授乳中に飲酒をすると、30〜60分後には血液中のアルコール濃度が最大になり、その90〜95%が母乳の中から検出されるといわれています(※2)。

また、授乳中に長期に渡ってアルコールを飲んだり、一度に大量に飲んだりすると、プロラクチンの分泌量が低下し、母乳の量が減ったという報告もあります(※2)。

ただし、洋酒入りのお菓子については、焼いてあるものであればアルコール分が飛んでいるので、基本的に食べても問題ありません。洋酒がケーキの上に直接塗られていたりゼリーの中に入っていたりする場合は、控えた方がいいでしょう。

アルコールは母乳を通して赤ちゃんにどう影響する?

母乳 授乳

前述のとおり、アルコールを飲むと30~60分後に血液中濃度が最大になります。その状態で授乳をすると、飲んだアルコール量の1.8〜2.2%が母乳を通じて赤ちゃんの体内に入ってしまいます(※2)。

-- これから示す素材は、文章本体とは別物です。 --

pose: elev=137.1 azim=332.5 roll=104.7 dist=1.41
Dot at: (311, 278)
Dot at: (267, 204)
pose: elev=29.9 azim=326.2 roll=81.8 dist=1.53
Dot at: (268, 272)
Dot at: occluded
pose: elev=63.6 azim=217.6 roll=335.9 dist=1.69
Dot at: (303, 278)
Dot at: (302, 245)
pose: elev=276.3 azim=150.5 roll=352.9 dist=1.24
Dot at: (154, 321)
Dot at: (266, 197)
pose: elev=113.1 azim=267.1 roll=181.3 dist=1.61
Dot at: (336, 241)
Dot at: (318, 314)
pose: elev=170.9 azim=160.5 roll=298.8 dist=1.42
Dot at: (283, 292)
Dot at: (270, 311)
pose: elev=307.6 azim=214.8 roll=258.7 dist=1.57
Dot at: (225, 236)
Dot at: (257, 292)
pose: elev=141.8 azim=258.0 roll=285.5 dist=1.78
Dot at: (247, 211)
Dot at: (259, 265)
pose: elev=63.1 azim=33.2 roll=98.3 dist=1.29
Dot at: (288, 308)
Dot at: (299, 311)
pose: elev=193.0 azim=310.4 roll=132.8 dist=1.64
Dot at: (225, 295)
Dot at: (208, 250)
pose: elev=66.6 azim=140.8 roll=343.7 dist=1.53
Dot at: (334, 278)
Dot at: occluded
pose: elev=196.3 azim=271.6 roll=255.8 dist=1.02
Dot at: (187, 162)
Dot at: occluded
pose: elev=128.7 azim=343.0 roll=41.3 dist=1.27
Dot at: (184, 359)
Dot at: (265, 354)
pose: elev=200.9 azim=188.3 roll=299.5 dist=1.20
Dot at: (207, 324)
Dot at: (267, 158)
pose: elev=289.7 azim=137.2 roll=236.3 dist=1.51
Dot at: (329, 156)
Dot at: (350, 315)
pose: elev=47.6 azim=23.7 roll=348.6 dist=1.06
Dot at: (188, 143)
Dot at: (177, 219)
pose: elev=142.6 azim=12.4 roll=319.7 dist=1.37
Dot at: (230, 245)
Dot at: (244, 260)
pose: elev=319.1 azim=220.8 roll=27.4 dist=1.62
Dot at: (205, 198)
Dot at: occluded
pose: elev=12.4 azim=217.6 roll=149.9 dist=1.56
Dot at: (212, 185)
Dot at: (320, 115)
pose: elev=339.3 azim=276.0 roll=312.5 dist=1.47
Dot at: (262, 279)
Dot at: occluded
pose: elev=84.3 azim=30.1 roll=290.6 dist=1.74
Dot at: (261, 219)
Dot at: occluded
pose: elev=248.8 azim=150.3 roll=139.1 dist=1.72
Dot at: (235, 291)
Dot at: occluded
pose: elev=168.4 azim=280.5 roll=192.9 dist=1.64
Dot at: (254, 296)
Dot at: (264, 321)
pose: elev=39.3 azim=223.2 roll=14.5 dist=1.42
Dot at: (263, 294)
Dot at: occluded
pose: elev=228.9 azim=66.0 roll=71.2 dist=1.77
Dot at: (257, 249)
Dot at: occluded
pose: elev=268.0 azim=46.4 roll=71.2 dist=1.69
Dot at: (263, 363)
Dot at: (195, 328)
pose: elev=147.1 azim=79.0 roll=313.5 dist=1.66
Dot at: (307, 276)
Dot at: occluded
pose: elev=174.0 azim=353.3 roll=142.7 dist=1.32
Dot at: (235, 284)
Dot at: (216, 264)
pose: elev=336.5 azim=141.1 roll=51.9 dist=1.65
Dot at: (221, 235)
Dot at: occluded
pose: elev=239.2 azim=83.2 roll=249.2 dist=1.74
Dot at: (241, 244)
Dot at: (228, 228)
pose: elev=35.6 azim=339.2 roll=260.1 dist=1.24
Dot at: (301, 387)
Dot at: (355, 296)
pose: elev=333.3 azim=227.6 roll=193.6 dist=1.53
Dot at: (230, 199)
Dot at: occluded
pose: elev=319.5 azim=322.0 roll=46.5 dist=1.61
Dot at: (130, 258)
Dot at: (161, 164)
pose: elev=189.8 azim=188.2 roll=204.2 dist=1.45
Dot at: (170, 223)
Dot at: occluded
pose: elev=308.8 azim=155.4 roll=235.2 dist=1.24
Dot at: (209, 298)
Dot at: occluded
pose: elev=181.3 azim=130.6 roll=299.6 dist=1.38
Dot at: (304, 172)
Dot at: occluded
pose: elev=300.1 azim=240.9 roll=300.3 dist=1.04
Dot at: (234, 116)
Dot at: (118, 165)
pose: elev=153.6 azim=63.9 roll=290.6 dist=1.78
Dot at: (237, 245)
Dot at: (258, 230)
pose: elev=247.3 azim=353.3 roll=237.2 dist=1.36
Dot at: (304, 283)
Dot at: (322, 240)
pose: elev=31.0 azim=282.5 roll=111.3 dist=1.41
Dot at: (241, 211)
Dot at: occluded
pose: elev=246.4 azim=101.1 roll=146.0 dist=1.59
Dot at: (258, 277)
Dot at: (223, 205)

その結果、赤ちゃんに脳の障害や体の発育の遅れなどが現れる危険性があると考えられています(※1)。

さらに、アルコールを飲んだ後の授乳では、赤ちゃんのおっぱいを飲む量が減ったり、寝る回数が増えたりしたといった結果も出ています(※3)。

上記のような影響は飲む量や頻度によるため、少量を一度だけ飲んだときなどには基本的に心配はいりません。例えば、授乳中にうっかり間違えてお酒を口にしてしまった場合、ごく少量であれば問題はないでしょう。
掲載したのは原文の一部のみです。